Aim of the exercise:
Among the lines listed below, count those that include the string "style", and state only the count.

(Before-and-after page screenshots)

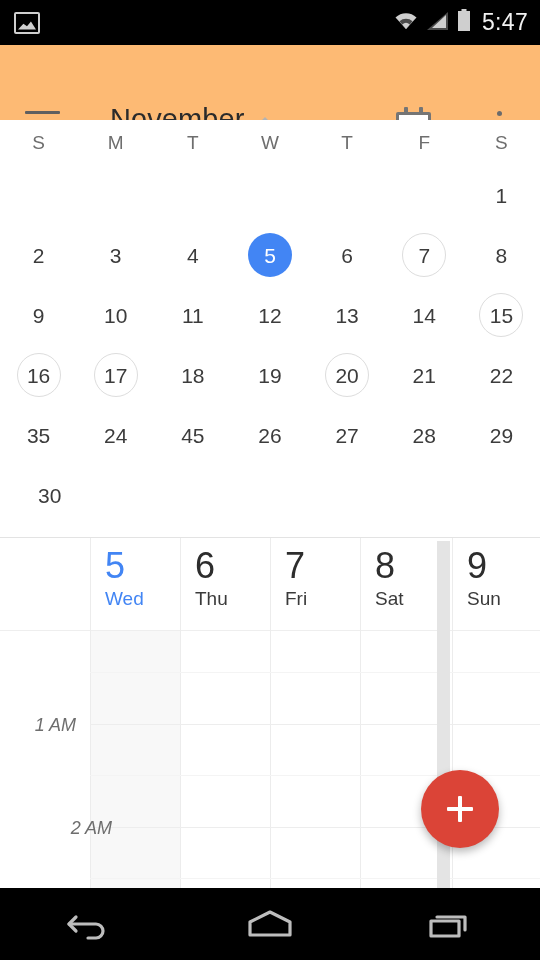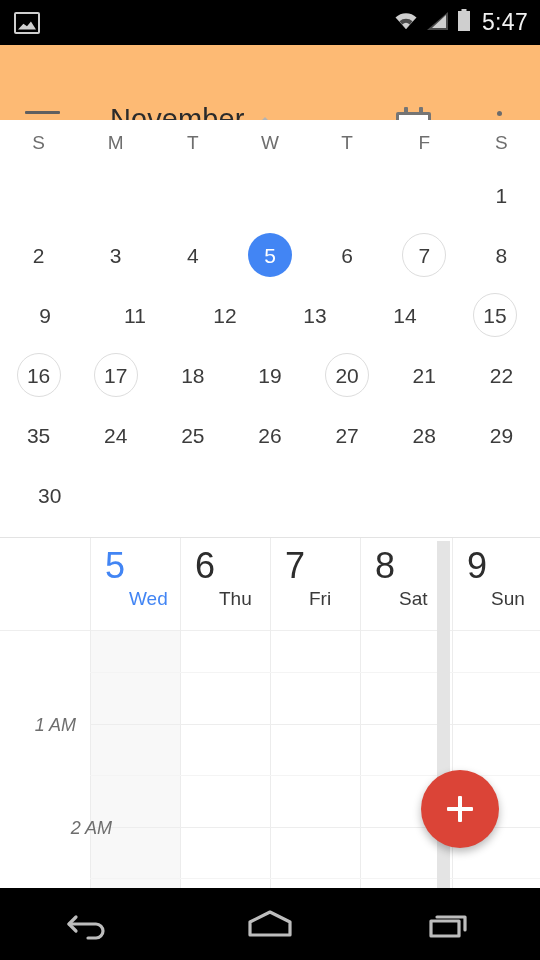--- a/index.html
+++ b/index.html
@@ -85,21 +85,21 @@
     position:absolute; left:0; top:537px; width:540px; height:351px;
     background:#ffffff; border-top:1px solid #e3e3e3; overflow:hidden;
   }
   .wv-header{ position:absolute; left:0; top:0; width:540px; height:93px; border-bottom:1px solid #eeeeee; }
   .wv-gutter-h{ position:absolute; left:0; top:0; width:90px; height:93px; }
   .wv-daycol-h{
     position:absolute; top:0; height:93px; border-left:1px solid #ececec;
     padding-left:14px; padding-top:10px;
   }
   .wv-daycol-h .dnum{ font-size:36px; color:#2d2d2d; line-height:1; }
-  .wv-daycol-h .dname{ font-size:19px; color:#3a3a3a; margin-top:4px;margin-left:24px; }
+  .wv-daycol-h .dname{ font-size:19px; color:#3a3a3a; margin-top:4px; }
   .wv-daycol-h.today .dnum, .wv-daycol-h.today .dname{ color:#4285F4; }
 
   .wv-body{ position:absolute; left:0; top:93px; width:540px; height:258px; }
   .wv-todaycol{ position:absolute; top:0; width:90px; height:258px; background:#f8f8f8; }
   .wv-vline{ position:absolute; top:0; width:1px; height:258px; background:#ececec; }
   .wv-hline{ position:absolute; left:90px; width:450px; height:1px; background:#ededed; }
   .wv-hline.half{ background:#f4f4f4; }
   .hour-label{
     position:absolute; left:0; width:76px; text-align:right;
     font-size:18px; color:#6e6e6e;font-style:italic;
@@ -241,20 +241,23 @@
           </div>
           <div class="day-cell">
             <span class="pill">8</span>
           </div>
         </div>
         <div class="week-row" style="top: 165px;">
           <div class="day-cell">
             <span class="pill">9</span>
           </div>
           <div class="day-cell">
+            <span class="pill">10</span>
+          </div>
+          <div class="day-cell">
             <span class="pill">11</span>
           </div>
           <div class="day-cell">
             <span class="pill">12</span>
           </div>
           <div class="day-cell">
             <span class="pill">13</span>
           </div>
           <div class="day-cell">
             <span class="pill">14</span>
@@ -287,21 +290,21 @@
           </div>
         </div>
         <div class="week-row" style="top: 285px;">
           <div class="day-cell">
             <span class="pill">35</span>
           </div>
           <div class="day-cell">
             <span class="pill">24</span>
           </div>
           <div class="day-cell">
-            <span class="pill">25</span>
+            <span class="pill">45</span>
           </div>
           <div class="day-cell">
             <span class="pill">26</span>
           </div>
           <div class="day-cell">
             <span class="pill">27</span>
           </div>
           <div class="day-cell">
             <span class="pill">28</span>
           </div>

Answer section:
3